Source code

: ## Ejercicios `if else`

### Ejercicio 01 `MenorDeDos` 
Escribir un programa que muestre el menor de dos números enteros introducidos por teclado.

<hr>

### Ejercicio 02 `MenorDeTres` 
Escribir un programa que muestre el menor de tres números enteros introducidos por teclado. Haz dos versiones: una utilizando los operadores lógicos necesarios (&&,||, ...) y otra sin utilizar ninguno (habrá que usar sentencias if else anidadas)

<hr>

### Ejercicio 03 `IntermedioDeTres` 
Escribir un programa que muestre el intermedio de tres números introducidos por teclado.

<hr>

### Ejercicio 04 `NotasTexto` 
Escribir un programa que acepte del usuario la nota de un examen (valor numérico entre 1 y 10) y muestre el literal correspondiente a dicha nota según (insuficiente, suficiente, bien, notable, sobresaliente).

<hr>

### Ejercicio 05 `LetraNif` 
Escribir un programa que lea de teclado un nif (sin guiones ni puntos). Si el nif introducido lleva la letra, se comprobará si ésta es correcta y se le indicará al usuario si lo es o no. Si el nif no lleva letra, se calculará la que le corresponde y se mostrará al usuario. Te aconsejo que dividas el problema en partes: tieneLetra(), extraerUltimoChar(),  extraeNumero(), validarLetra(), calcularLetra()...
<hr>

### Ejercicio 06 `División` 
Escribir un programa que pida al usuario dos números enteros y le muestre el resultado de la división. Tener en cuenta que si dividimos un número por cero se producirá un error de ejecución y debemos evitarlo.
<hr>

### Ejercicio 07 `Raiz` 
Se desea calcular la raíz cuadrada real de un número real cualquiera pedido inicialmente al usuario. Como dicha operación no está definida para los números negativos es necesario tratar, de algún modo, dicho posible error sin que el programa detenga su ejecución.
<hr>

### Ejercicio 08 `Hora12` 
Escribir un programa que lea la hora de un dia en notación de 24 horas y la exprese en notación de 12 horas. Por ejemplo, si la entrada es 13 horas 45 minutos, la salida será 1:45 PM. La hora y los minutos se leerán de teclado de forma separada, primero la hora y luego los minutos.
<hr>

+---+

• [Work item] Transcribe each record exactly as it is written above.

• [Answer for this exercise]
Source code

: ## Ejercicios `if else`

### Ejercicio 01 `MenorDeDos` 
Escribir un programa que muestre el menor de dos números enteros introducidos por teclado.

<hr>

### Ejercicio 02 `MenorDeTres` 
Escribir un programa que muestre el menor de tres números enteros introducidos por teclado. Haz dos versiones: una utilizando los operadores lógicos necesarios (&&,||, ...) y otra sin utilizar ninguno (habrá que usar sentencias if else anidadas)

<hr>

### Ejercicio 03 `IntermedioDeTres` 
Escribir un programa que muestre el intermedio de tres números introducidos por teclado.

<hr>

### Ejercicio 04 `NotasTexto` 
Escribir un programa que acepte del usuario la nota de un examen (valor numérico entre 1 y 10) y muestre el literal correspondiente a dicha nota según (insuficiente, suficiente, bien, notable, sobresaliente).

<hr>

### Ejercicio 05 `LetraNif` 
Escribir un programa que lea de teclado un nif (sin guiones ni puntos). Si el nif introducido lleva la letra, se comprobará si ésta es correcta y se le indicará al usuario si lo es o no. Si el nif no lleva letra, se calculará la que le corresponde y se mostrará al usuario. Te aconsejo que dividas el problema en partes: tieneLetra(), extraerUltimoChar(),  extraeNumero(), validarLetra(), calcularLetra()...
<hr>

### Ejercicio 06 `División` 
Escribir un programa que pida al usuario dos números enteros y le muestre el resultado de la división. Tener en cuenta que si dividimos un número por cero se producirá un error de ejecución y debemos evitarlo.
<hr>

### Ejercicio 07 `Raiz` 
Se desea calcular la raíz cuadrada real de un número real cualquiera pedido inicialmente al usuario. Como dicha operación no está definida para los números negativos es necesario tratar, de algún modo, dicho posible error sin que el programa detenga su ejecución.
<hr>

### Ejercicio 08 `Hora12` 
Escribir un programa que lea la hora de un dia en notación de 24 horas y la exprese en notación de 12 horas. Por ejemplo, si la entrada es 13 horas 45 minutos, la salida será 1:45 PM. La hora y los minutos se leerán de teclado de forma separada, primero la hora y luego los minutos.
<hr>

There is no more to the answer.